To address these concerns, Bottoms said the Pike County Business Authority is working toward facilitating on-farm experiences for FFA students considering agriculture careers.

“I’ve always said that nothing [you learn] sitting in a classroom is going to beat having your hands on stuff and being out at a farm and watching what they’re doing,” Bottoms said. “If that’s what you think you want to do one day, nothing is going to replace that experience.”

The hands-on skills Bell and Bottoms say farm workers need have the attention of state legislators. Rep. Terry England, co-chair of the House Rural Development Council (HRDC), introduced a bill in the 2018 session of the Georgia General Assembly, H.B. 778, which proposed transferring the state’s Career, Technical and Agricultural Education (CTAE) from high schools to the Technical College System of Georgia (TCSG).

“TCSG has the charge to develop and train a workforce for our state and that is their focus,” England said. “They have to provide workers for the needs of local business and industry, as do those local CTAE programs. However, many times local [school] systems do not have the resources to make sure they are meeting local or even regional demand for employees.”

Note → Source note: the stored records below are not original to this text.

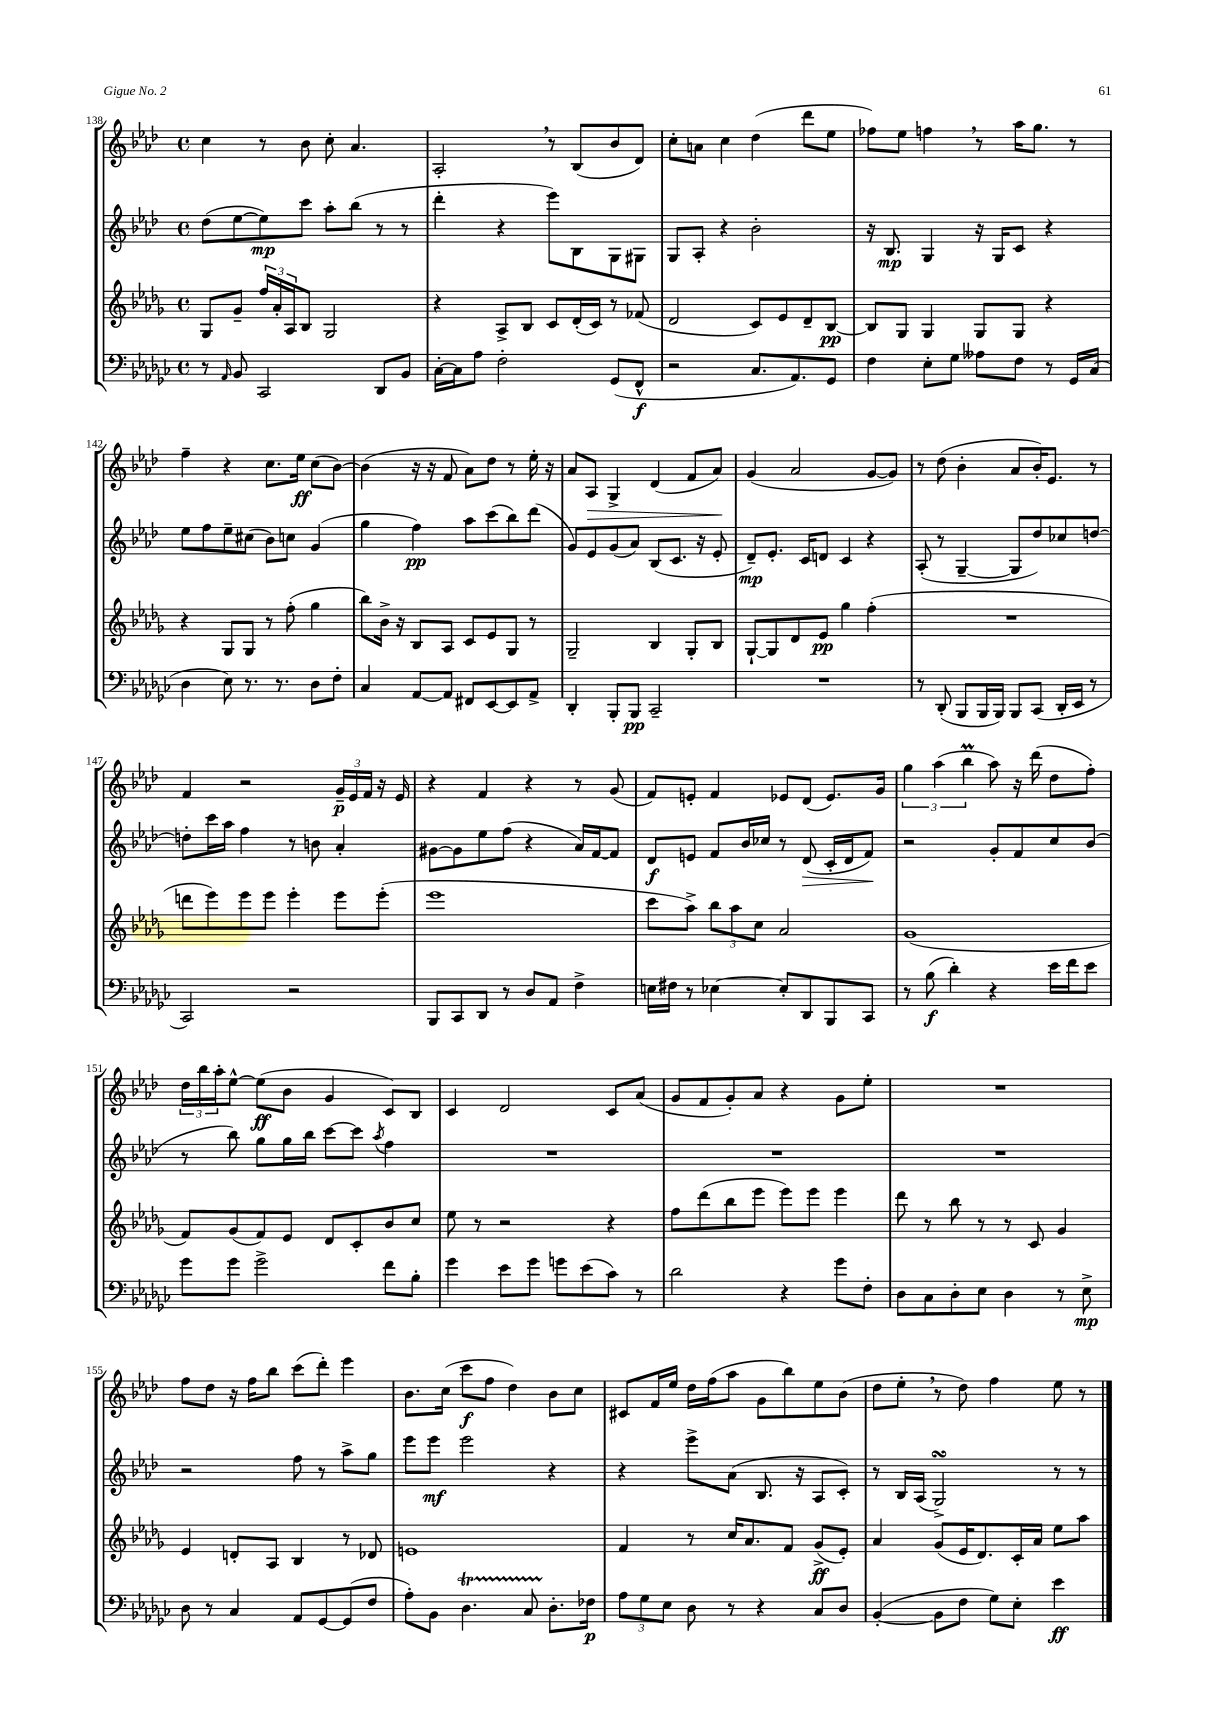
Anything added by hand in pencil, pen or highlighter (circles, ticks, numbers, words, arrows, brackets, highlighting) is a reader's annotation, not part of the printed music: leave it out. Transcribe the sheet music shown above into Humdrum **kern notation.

**kern	**dynam	**kern	**dynam	**kern	**dynam	**kern	**dynam
*part4	*part4	*part3	*part3	*part2	*part2	*part1	*part1
*staff4	*staff4	*staff3	*staff3	*staff2	*staff2	*staff1	*staff1
*clefF4	*	*clefG2	*	*clefG2	*	*clefG2	*
*k[b-e-a-d-g-c-]	*	*k[b-e-a-d-g-]	*	*k[b-e-a-d-]	*	*k[b-e-a-d-]	*
*M4/4	*	*M4/4	*	*M4/4	*	*M4/4	*
*met(c)	*	*met(c)	*	*met(c)	*	*met(c)	*
=138	=138	=138	=138	=138	=138	=138	=138
8r	.	8G-/L	.	(8dd-\L	.	4cc\	.
16qqAA-/	.	.	.	.	.	.	.
8BB-/	.	8g-~/J	.	[8ee-\	.	.	.
2CC-/	.	24ff/LL	.	8ee-\])	mp	8r	.
.	.	24a-'/	.	.	.	.	.
.	.	24A-/J	.	.	.	.	.
.	.	8B-/J	.	8ccc\J	.	8b-\	.
.	.	2G-/	.	8aa-'\L	.	8cc'\	.
.	.	.	.	(8bb-\J	.	4.a-/	.
8DD-/L	.	.	.	8r	.	.	.
8BB-/J	.	.	.	8r	.	.	.
=139	=139	=139	=139	=139	=139	=139	=139
[16C-'\LL	.	4r	.	4ddd-'\	.	2A-',/	.
16C-\J]	.	.	.	.	.	.	.
8A-\J	.	.	.	.	.	.	.
2F'\	.	8A-^/L	.	4r	.	.	.
.	.	8B-/J	.	.	.	.	.
.	.	8c/L	.	8eee-\L)	.	8r	.
.	.	(16d-'/L	.	8B-\	.	(8B-/L	.
.	.	16c/JJ)	.	.	.	.	.
(8GG-/L	.	8r	.	8G\	.	8b-/	.
8FF^^/J	f	(8f-X/	.	8G#X\J	.	8d-/J)	.
=140	=140	=140	=140	=140	=140	=140	=140
2r	.	2d-/	.	8G/L	.	8cc'\L	.
.	.	.	.	8A-'/J	.	8an\J	.
.	.	.	.	4r	.	4cc\	.
8.C-/L	.	8c/L)	.	2b-'\	.	(4dd-\	.
.	.	8e-/	.	.	.	.	.
8.AA-/)	.	.	.	.	.	.	.
.	.	8d-~/	.	.	.	8ddd-\L	.
8GG-/J	.	[8B-/J	pp	.	.	8ee-\J	.
=141	=141	=141	=141	=141	=141	=141	=141
4F\	.	8B-/L]	.	16r	.	8ff-X\L)	.
.	.	.	.	8.B-/	mp	.	.
.	.	8G-/J	.	.	.	8ee-\J	.
8E-'\L	.	4G-/	.	4G/	.	4ffn,\	.
8G-\J	.	.	.	.	.	.	.
8A--X\L	.	8G-/L	.	16r	.	8r	.
.	.	.	.	16G/KL	.	.	.
8F\J	.	8G-/J	.	8c/J	.	16aa-\KL	.
.	.	.	.	.	.	8.gg\J	.
8r	.	4r	.	4r	.	.	.
16GG-/LL	.	.	.	.	.	8r	.
(16C-/JJ	.	.	.	.	.	.	.
!!LO:LB:g=z
=142	=142	=142	=142	=142	=142	=142	=142
4D-\	.	4r	.	8ee-\L	.	4ff~\	.
.	.	.	.	8ff\	.	.	.
8E-\)	.	8G-/L	.	8ee-~\	.	4r	.
8.r	.	8G-/J	.	(8cc#X\J	.	.	.
.	.	8r	.	8b-\L)	.	8.cc\L	.
8.r	.	.	.	.	.	.	.
.	.	(8ff'\	.	8ccn\J	.	.	.
.	.	.	.	.	.	16ee-\Jk	ff
8D-\L	.	4gg-\	.	(4g/	.	(8cc\L	.
8F'\J	.	.	.	.	.	[8b-\J)	.
=143	=143	=143	=143	=143	=143	=143	=143
4C-/	.	8bb-\L)	.	4gg\	.	(4b-\]	.
.	.	16b-^\Jk	.	.	.	.	.
.	.	16r	.	.	.	.	.
[8AA-/L	.	8B-/L	.	4ff\)	pp	16r	.
.	.	.	.	.	.	16r	.
8AA-/J]	.	8A-/J	.	.	.	8f/	.
8FF#X/L	.	8c/L	.	8aa-\L	.	8a-\L)	.
[8EE-/	.	8e-/	.	(8ccc\	.	8dd-\J	.
8EE-/]	.	8G-/J	.	8bb-\)	.	8r	.
8AA-^/J	.	8r	.	(8ddd-\J	.	16ee-'\	.
.	.	.	.	.	.	16r	.
=144	=144	=144	=144	=144	=144	=144	=144
4DD-'/	.	2G-~/	.	8g/L)	.	8a-/L	.
!	!	!	!	!	!	!	!LO:HP:b
.	.	.	.	8e-/	.	8A-/J	>
8BBB-'/L	.	.	.	(8g/	.	4G^/	.
8BBB-/J	pp	.	.	8a-/J)	.	.	.
2CC-~/	.	4B-/	.	(8B-/L	.	(4d-/	.
.	.	.	.	8.c/J	.	.	.
.	.	8G-'/L	.	.	.	8f/L	.
.	.	.	.	16r	.	.	.
.	.	8B-/J	.	8e-'/	.	8a-/J)	.
.	.	.	.	.	.	.	]
=145	=145	=145	=145	=145	=145	=145	=145
1r	.	[8G-`/L	.	8d-~/L)	mp	(4g/	.
.	.	8G-/]	.	8.e-'/J	.	.	.
.	.	8d-/	.	.	.	2a-/	.
.	.	.	.	16c/KL	.	.	.
.	.	8e-/J	pp	8dn/J	.	.	.
.	.	4gg-\	.	4c/	.	.	.
.	.	(4ff'\	.	4r	.	[8g/L	.
.	.	.	.	.	.	8g/J])	.
=146	=146	=146	=146	=146	=146	=146	=146
8r	.	1r	.	(8A-'/	.	8r	.
(8DD-'/	.	.	.	8r	.	(8dd-\	.
8BBB-/L	.	.	.	[4G~/	.	4b-'\	.
16BBB-/L	.	.	.	.	.	.	.
16BBB-/JJ)	.	.	.	.	.	.	.
8BBB-/L	.	.	.	8G/L]	.	8a-/L	.
(8CC-/J	.	.	.	8dd-/)	.	16b-'/K)	.
.	.	.	.	.	.	8.e-/J	.
16DD-'/LL	.	.	.	8cc-X/	.	.	.
16EE-/JJ	.	.	.	.	.	.	.
8r	.	.	.	[8ddn/J	.	8r	.
!!LO:LB:g=z
=147	=147	=147	=147	=147	=147	=147	=147
2CC-/)	.	8dddn\L	.	8ddn'\L]	.	4f/	.
.	.	8eee-\)	.	16ccc\L	.	.	.
.	.	.	.	16aa-\JJ	.	.	.
.	.	8eee-\	.	4ff\	.	2r	.
.	.	8eee-\J	.	.	.	.	.
2r	.	4eee-'\	.	8r	.	.	.
.	.	.	.	8bn\	.	.	.
.	.	8eee-\L	.	4a-'/	.	24g~/LL	p
.	.	.	.	.	.	24e-/	.
.	.	.	.	.	.	24f/JJ	.
.	.	(8eee-'\J	.	.	.	16r	.
.	.	.	.	.	.	16e-/	.
=148	=148	=148	=148	=148	=148	=148	=148
8BBB-/L	.	1eee-	.	[8g#X\L	.	4r	.
8CC-/	.	.	.	8g#\]	.	.	.
8DD-/J	.	.	.	8ee-\	.	4f/	.
8r	.	.	.	(8ff\J	.	.	.
8D-/L	.	.	.	4r	.	4r	.
8AA-/J	.	.	.	.	.	.	.
4F^\	.	.	.	16a-/LL)	.	8r	.
.	.	.	.	[16f/J	.	.	.
.	.	.	.	8f/J]	.	(8g/	.
=149	=149	=149	=149	=149	=149	=149	=149
16En\LL	.	8ccc\L	.	8d-/L	f	8f/L)	.
16F#X\JJ	.	.	.	.	.	.	.
8r	.	8aa-^\J)	.	8en/J	.	8en'/J	.
[4E-X\	.	12bb-\L	.	8f/L	.	4f/	.
.	.	12aa-\	.	.	.	.	.
.	.	.	.	16b-/L	.	.	.
.	.	12cc\J	.	.	.	.	.
.	.	.	.	16cc-X/JJ	.	.	.
8E-'/L]	.	2a-/	.	8r	.	8e-X/L	.
!	!	!	!	!	!LO:HP:b	!	!
8DD-/	.	.	.	(8d-/	>	(8d-/J	.
8BBB-/	.	.	.	16c'/LL	.	8.e-/L)	.
.	.	.	.	16d-/J	.	.	.
8CC-/J	.	.	.	8f/J)	.	.	.
.	.	.	.	.	.	16g/Jk	.
.	.	.	.	.	]	.	.
=150	=150	=150	=150	=150	=150	=150	=150
8r	.	(1g-	.	2r	.	6gg\	.
(8B-\	f	.	.	.	.	.	.
.	.	.	.	.	.	(6aa-\	.
4d-'\)	.	.	.	.	.	.	.
.	.	.	.	.	.	6bb-M\	.
4r	.	.	.	8g'/L	.	8aa-\)	.
.	.	.	.	8f/	.	16r	.
.	.	.	.	.	.	(16ddd-\	.
16e-\LL	.	.	.	8cc/	.	8dd-\L	.
16f\J	.	.	.	.	.	.	.
8e-\J	.	.	.	(8b-/J	.	8ff'\J)	.
!!LO:LB:g=z
=151	=151	=151	=151	=151	=151	=151	=151
8g-\L	.	8f/L)	.	8r	.	24dd-\LL	.
.	.	.	.	.	.	24bb-\	.
.	.	.	.	.	.	24aa-'\J	.
8g-\J	.	(8g-/	.	8bb-\)	.	[8ee-^^\J	.
2g-^\	.	8f/)	.	8gg\L	.	(8ee-\L]	ff
.	.	8e-/J	.	16gg\L	.	8b-\J	.
.	.	.	.	16bb-\JJ	.	.	.
.	.	8d-/L	.	[8ccc\L	.	4g/	.
.	.	8c'/	.	8ccc\J]	.	.	.
.	.	.	.	8qaa-/	.	.	.
8f\L	.	8b-/	.	4ff\	.	8c/L)	.
8B-'\J	.	8cc/J	.	.	.	8B-/J	.
=152	=152	=152	=152	=152	=152	=152	=152
4g-\	.	8ee-\	.	1r	.	4c/	.
.	.	8r	.	.	.	.	.
8e-\L	.	2r	.	.	.	2d-/	.
8g-\J	.	.	.	.	.	.	.
8gn\L	.	.	.	.	.	.	.
(8e-\	.	.	.	.	.	.	.
8c-\J)	.	4r	.	.	.	8c/L	.
8r	.	.	.	.	.	(8a-/J	.
=153	=153	=153	=153	=153	=153	=153	=153
2d-\	.	8ff\L	.	1r	.	8g/L	.
.	.	(8ddd-\	.	.	.	8f/	.
.	.	8bb-\	.	.	.	8g'/)	.
.	.	8eee-\J	.	.	.	8a-/J	.
4r	.	8eee-\L)	.	.	.	4r	.
.	.	8eee-\J	.	.	.	.	.
8g-\L	.	4eee-\	.	.	.	8g\L	.
8F'\J	.	.	.	.	.	8ee-'\J	.
=154	=154	=154	=154	=154	=154	=154	=154
8D-\L	.	8ddd-\	.	1r	.	1r	.
8C-\	.	8r	.	.	.	.	.
8D-'\	.	8bb-\	.	.	.	.	.
8E-\J	.	8r	.	.	.	.	.
4D-\	.	8r	.	.	.	.	.
.	.	8c/	.	.	.	.	.
8r	.	4g-/	.	.	.	.	.
8E-^\	mp	.	.	.	.	.	.
!!LO:LB:g=z
=155	=155	=155	=155	=155	=155	=155	=155
8D-\	.	4e-/	.	2r	.	8ff\L	.
8r	.	.	.	.	.	8dd-\J	.
4C-/	.	8dn'/L	.	.	.	16r	.
.	.	.	.	.	.	16ff\KL	.
.	.	8A-/J	.	.	.	8bb-\J	.
8AA-/L	.	4B-/	.	8ff\	.	(8ccc\L	.
[8GG-/	.	.	.	8r	.	8ddd-'\J)	.
(8GG-/]	.	8r	.	8aa-^\L	.	4eee-\	.
8F/J	.	8d-X/	.	8gg\J	.	.	.
=156	=156	=156	=156	=156	=156	=156	=156
8A-'\L)	.	1en	.	8eee-\L	.	8.b-\L	.
8BB-\J	.	.	.	8eee-\J	mf	.	.
.	.	.	.	.	.	(16cc\Jk	.
4.D-T\	.	.	.	2eee-\	.	8ccc\L	f
.	.	.	.	.	.	8ff\J	.
.	.	.	.	.	.	4dd-\)	.
8C-TTT/	.	.	.	.	.	.	.
8.D-'\L	.	.	.	4r	.	8b-\L	.
.	.	.	.	.	.	8cc\J	.
16F-X\Jk	p	.	.	.	.	.	.
=157	=157	=157	=157	=157	=157	=157	=157
12A-\L	.	4f/	.	4r	.	8c#X/L	.
12G-\	.	.	.	.	.	.	.
.	.	.	.	.	.	16f/L	.
12E-\J	.	.	.	.	.	.	.
.	.	.	.	.	.	16ee-/JJ	.
8D-\	.	8r	.	8eee-^\L	.	16dd-\LL	.
.	.	.	.	.	.	(16ff\J	.
8r	.	16cc/KL	.	(8a-\J	.	8aa-\J	.
.	.	8.a-/	.	.	.	.	.
4r	.	.	.	8.B-/	.	8g\L	.
.	.	8f/J	.	.	.	8bb-\)	.
.	.	.	.	16r	.	.	.
8C-/L	.	(8g-^/L	ff	8A-/L	.	8ee-\	.
8D-/J	.	8e-'/J)	.	8c'/J)	.	(8b-\J	.
=158	=158	=158	=158	=158	=158	=158	=158
([4BB-'/	.	4a-/	.	8r	.	8dd-\L	.
.	.	.	.	16B-/LL	.	8ee-',\J	.
.	.	.	.	(16A-/JJ	.	.	.
8BB-\L]	.	(8g-/L	.	2GsSsS^/)	.	8r	.
8F\J	.	16e-/K	.	.	.	8dd-\)	.
.	.	8.d-/)	.	.	.	.	.
8G-\L)	.	.	.	.	.	4ff\	.
8E-'\J	.	16c'/L	.	.	.	.	.
.	.	16a-/JJ	.	.	.	.	.
4e-\	ff	8ee-\L	.	8r	.	8ee-\	.
.	.	8aa-\J	.	8r	.	8r	.
==	==	==	==	==	==	==	==
*-	*-	*-	*-	*-	*-	*-	*-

H.B. 778 would have helped make sure that CTAE programs and TCSG training have matching courses that meet the needs of business and industry. The bill was withdrawn for further study, and England said the issue will be considered as the HRDC convenes for its second round of hearings this year.

 

At Bottoms Nursery in Pike County, Terry Batchelor prunes blueberry bushes. Knowing how to prune a young bush so it will bear a lot of fruit when it matures is a special skill.

 

 

Soft skills

Even with its withdrawal, HB 778 recognizes what farmers around the state say is one of their biggest needs from the education system: a workforce skilled in the jobs they need done, ranging from welding or driving a tractor to utilizing sophisticated technology being adopted by farms. Farmers also need workers who show up on time and interact well with other people, regardless of their assigned tasks, a collection of personal attributes referred to as “soft skills.”

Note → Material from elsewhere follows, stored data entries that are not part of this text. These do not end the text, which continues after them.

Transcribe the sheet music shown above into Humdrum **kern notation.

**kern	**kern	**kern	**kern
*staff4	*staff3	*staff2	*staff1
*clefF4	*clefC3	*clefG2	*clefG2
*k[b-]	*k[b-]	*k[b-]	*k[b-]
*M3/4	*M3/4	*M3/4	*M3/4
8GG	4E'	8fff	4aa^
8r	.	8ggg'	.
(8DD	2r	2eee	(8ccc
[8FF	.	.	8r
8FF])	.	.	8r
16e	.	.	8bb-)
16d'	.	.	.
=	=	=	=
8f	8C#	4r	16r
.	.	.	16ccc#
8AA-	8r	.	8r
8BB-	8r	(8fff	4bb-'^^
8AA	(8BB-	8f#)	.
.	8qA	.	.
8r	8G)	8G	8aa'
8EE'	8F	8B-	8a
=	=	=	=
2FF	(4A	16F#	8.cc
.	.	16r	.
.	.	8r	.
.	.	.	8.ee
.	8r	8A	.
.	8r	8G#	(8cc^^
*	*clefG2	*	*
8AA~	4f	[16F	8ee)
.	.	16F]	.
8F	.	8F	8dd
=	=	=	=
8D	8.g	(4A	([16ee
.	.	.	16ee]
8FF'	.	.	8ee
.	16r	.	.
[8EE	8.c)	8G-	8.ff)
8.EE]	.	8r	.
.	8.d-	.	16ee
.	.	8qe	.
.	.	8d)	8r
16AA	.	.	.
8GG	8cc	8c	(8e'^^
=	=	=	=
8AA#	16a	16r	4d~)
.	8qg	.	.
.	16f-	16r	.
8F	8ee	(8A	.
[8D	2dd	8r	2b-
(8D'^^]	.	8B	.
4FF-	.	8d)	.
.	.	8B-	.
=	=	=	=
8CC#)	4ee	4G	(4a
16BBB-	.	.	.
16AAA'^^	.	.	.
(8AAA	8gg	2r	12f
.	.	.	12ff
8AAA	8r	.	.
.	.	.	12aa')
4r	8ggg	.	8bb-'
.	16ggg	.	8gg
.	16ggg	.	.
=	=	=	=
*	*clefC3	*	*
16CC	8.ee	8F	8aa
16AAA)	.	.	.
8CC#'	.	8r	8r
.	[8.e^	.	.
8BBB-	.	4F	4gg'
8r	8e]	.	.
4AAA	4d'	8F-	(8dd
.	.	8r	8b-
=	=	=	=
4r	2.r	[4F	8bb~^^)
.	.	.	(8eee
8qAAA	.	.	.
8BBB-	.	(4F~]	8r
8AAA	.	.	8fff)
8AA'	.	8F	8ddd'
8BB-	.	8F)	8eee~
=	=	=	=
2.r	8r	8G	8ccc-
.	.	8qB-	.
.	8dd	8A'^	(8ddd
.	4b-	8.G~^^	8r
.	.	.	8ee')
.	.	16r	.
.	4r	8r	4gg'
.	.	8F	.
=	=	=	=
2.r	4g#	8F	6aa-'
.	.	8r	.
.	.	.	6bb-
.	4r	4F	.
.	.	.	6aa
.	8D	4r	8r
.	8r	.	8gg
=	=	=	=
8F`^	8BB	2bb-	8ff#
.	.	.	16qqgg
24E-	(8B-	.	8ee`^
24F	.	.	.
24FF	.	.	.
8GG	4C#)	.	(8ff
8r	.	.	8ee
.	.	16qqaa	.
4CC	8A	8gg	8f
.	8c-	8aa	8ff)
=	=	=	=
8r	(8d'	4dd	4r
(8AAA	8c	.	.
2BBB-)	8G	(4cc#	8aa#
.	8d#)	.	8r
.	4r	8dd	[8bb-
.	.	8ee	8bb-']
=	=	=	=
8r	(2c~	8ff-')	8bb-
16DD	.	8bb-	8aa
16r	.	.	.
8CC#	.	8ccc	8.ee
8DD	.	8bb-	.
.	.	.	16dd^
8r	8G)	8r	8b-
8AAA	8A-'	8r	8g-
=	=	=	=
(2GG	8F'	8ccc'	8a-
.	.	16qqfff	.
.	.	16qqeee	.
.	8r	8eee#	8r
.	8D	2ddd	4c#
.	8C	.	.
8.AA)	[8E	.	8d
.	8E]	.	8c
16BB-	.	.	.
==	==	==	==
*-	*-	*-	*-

England said that whatever the curriculum is, there should be a built-in component of soft skills - interpersonal skills like courtesy and accountability.

“The lack of soft skills training came up many times as we traveled around the state,” England said. “Employers from one corner of the state to the other kept bringing up that the students and workers they see today do not possess the soft skills needed to hold down jobs and be good reliable employees.”

Rep. Terry England said the state’s FY 2019 budget included language and funding to draw attention to the need for soft skills and work on providing soft-skill training in rural schools along with those schools identified as needing assistance.